Number of people randomized: 115 (58 to 100 mg and 57 to 200 mg)
 
Total BMD
⋅ Week 48 (n = 87), 100 mg -0.60%, 200 mg -0.94%
⋅ Week 96 (n = 71), 100 mg -1.06%, 200 mg -1.04%
Lumbar spine BMD
⋅ Week 48 (n = 35), 100 mg -2.53%, 200 mg -0.80%
⋅ Week 96 (n = 27), 100 mg -2.99%, 200 mg -2.22%
 
If anything, these results suggest that a lot can happen to total and spine BMD between weeks 48 and 96 in people taking fosamprenavir with either dose of ritonavir--unless other variables for which the researchers could not account, or the dwindling sample sizes, explain these swings.
 
Median 96-week gains in leg fat were equivalent in the two groups (10.0% with 100 mg and 16.3% with 200 mg), as were median gains in trunk fat (14.5% with 100 mg and 18.5% with 200 mg). The different doses did not yield differing fasting lipid readings through 96 weeks.
 
The bottom line appears to be that 100 mg of ritonavir does as well virologically as 200 mg in boosting fosamprenavir in previously untreated people. And there seem to be no marked differences in this study between the two doses in metabolic abnormalities or body fat changes, except for a hard-to-explain arm-fat deficit with 100 mg.
 
References
1. Wohl DA, DeJesus E, Sloan L, et al. Fat changes by total body DEXA after 96 weeks of treatment with once-daily fosamprenavir with either 100 or 200 mg of ritonavir plus abacavir/lamivudine: COL10075. 48th Annual International Conference on Antimicrobial Agents and Chemotherapy (ICAAC). October 25-28, 2008. Washington, DC. Abstract H-2302.

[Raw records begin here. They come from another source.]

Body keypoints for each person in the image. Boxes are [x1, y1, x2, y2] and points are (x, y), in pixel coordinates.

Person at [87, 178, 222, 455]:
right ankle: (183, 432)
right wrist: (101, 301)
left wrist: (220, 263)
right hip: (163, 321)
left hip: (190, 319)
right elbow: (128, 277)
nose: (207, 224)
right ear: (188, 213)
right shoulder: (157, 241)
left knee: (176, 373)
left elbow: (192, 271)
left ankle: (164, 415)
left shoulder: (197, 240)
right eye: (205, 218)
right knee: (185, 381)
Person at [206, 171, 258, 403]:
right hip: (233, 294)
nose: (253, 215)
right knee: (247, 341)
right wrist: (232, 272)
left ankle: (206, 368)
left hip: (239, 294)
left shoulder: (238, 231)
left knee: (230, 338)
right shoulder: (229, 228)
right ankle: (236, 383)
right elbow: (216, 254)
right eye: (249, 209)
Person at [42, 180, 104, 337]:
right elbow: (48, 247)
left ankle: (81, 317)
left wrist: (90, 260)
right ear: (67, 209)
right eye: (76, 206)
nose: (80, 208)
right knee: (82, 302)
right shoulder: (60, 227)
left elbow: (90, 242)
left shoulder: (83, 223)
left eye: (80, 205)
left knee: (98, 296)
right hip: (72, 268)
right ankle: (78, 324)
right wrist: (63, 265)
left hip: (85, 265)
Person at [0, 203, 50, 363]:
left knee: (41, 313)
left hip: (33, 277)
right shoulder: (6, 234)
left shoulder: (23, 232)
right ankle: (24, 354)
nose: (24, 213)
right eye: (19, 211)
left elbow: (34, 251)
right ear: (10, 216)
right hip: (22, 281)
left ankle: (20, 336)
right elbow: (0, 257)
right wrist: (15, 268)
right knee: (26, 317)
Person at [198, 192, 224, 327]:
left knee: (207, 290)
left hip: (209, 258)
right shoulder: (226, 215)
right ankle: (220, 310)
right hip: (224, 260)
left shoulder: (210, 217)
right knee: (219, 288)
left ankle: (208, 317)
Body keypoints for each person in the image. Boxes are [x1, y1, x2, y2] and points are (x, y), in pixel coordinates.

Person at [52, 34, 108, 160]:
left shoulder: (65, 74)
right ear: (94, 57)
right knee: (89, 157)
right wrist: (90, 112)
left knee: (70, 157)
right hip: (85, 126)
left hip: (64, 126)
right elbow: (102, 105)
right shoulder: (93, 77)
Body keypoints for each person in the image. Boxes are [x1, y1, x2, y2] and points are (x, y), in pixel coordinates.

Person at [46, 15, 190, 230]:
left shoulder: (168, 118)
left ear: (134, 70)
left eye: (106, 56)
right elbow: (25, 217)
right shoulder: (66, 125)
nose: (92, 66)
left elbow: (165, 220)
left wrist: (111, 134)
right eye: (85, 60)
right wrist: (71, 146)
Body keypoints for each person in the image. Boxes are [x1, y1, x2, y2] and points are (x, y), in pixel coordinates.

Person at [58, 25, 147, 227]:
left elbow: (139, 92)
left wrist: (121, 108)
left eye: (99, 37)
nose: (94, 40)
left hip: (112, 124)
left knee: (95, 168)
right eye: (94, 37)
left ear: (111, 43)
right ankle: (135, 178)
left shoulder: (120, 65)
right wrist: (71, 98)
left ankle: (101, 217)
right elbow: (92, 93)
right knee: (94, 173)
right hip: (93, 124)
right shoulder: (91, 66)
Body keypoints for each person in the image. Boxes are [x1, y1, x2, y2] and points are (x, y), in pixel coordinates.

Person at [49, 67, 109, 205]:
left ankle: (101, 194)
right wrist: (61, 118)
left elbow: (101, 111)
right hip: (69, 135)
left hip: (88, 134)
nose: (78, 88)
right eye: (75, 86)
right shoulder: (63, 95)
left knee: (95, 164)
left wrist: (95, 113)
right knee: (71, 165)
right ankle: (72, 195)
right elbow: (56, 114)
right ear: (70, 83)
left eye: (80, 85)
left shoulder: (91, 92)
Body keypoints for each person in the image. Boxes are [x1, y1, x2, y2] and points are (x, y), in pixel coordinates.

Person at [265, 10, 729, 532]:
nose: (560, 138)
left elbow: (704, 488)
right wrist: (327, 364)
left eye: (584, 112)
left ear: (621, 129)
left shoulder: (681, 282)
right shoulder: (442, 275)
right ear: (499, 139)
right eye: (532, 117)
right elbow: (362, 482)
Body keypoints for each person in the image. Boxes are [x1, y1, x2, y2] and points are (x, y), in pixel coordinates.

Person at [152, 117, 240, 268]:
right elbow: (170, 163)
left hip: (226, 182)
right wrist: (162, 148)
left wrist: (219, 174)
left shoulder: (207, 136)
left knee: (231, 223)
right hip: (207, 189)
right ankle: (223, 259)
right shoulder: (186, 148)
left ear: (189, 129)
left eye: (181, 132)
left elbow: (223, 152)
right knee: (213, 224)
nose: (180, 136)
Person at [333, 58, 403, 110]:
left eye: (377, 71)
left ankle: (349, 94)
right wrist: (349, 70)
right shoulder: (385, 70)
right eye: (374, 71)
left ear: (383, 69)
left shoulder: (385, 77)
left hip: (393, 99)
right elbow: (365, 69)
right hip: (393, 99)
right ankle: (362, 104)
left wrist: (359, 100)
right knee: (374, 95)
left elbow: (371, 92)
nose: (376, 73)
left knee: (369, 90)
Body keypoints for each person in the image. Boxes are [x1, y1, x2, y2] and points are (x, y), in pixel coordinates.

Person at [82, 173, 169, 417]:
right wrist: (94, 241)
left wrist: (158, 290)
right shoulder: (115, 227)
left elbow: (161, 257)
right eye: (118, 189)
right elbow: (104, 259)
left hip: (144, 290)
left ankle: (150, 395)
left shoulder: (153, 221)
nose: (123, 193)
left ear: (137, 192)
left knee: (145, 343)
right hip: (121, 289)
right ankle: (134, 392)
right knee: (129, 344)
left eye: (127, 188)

2. Hicks C, et al. Once-daily fosamprenavir boosted with either 100 mg or 200 mg of ritonavir along with abacavir/lamivudine: 48 week safety and efficacy results from COL100758. 11th European AIDS Conference. October 25-26, 2007. Madrid. Abstract P5.7/01.

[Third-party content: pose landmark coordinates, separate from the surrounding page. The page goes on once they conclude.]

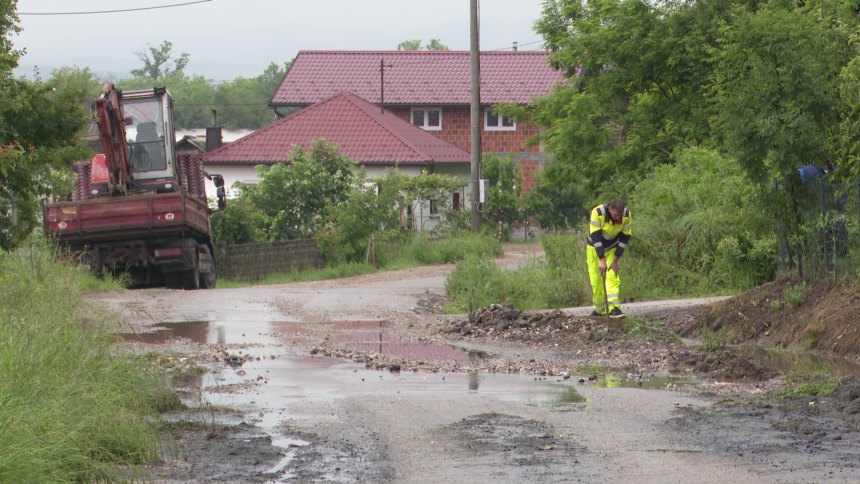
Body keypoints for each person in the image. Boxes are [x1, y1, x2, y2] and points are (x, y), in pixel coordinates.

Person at [587, 198, 631, 318]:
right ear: (610, 209)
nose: (618, 218)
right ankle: (598, 310)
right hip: (594, 249)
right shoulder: (598, 213)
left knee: (612, 277)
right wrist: (601, 259)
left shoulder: (626, 216)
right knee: (596, 280)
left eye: (620, 215)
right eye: (616, 215)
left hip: (611, 247)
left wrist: (616, 260)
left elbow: (625, 237)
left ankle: (614, 309)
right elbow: (595, 236)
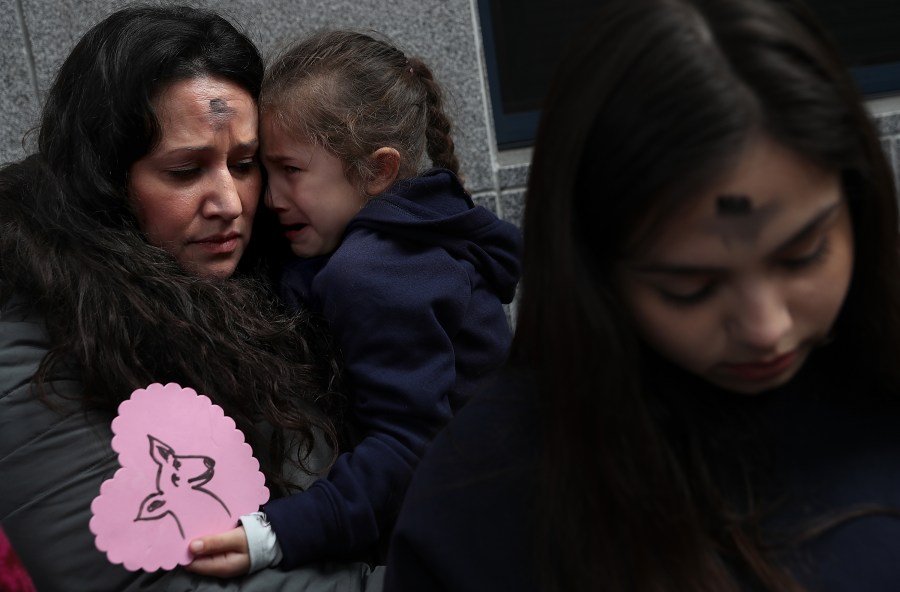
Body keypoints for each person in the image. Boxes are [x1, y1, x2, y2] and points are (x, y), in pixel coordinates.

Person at [384, 0, 900, 590]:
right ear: (595, 270)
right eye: (690, 286)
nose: (766, 328)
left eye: (803, 255)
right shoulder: (482, 500)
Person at [0, 5, 382, 590]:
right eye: (185, 170)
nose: (229, 200)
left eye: (245, 164)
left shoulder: (278, 272)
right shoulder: (35, 331)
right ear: (106, 180)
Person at [188, 29, 521, 574]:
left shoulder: (372, 271)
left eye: (291, 171)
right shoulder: (421, 237)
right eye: (264, 172)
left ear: (377, 170)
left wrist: (277, 533)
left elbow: (409, 450)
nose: (268, 200)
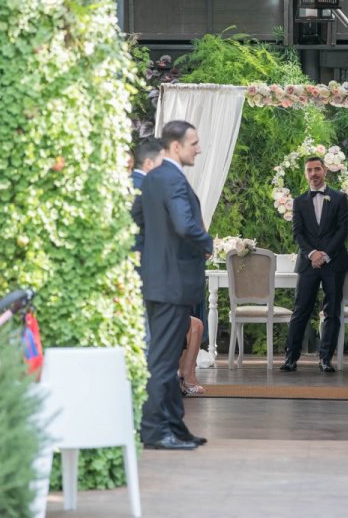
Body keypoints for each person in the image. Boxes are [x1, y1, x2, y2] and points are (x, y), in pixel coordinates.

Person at [138, 120, 213, 451]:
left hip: (156, 280)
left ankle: (174, 426)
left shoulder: (152, 178)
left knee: (164, 358)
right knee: (164, 361)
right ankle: (155, 431)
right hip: (172, 283)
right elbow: (185, 225)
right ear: (176, 146)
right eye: (193, 143)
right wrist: (207, 242)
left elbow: (138, 222)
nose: (198, 148)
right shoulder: (173, 180)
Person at [280, 157, 348, 373]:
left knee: (332, 312)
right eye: (309, 170)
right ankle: (291, 358)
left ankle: (325, 359)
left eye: (317, 169)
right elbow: (297, 233)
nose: (314, 173)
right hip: (308, 263)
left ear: (325, 171)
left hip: (334, 263)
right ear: (305, 174)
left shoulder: (340, 198)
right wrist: (312, 254)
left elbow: (342, 231)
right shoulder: (300, 201)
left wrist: (325, 254)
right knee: (301, 310)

3. Wohl DA, Lancaster T, DeJesus E, et al. Determination of body composition changes by total body dual-energy x-ray absorptiometry after 48 weeks of treatment with once-daily fosamprenavir boosted with two different doses of ritonavir plus abacavir/lamivudine: COL100758. 4th IAS Conference on HIV Pathogenesis, Treatment and Prevention. July 22-25, 2007. Sydney. Abstract TUPEB080.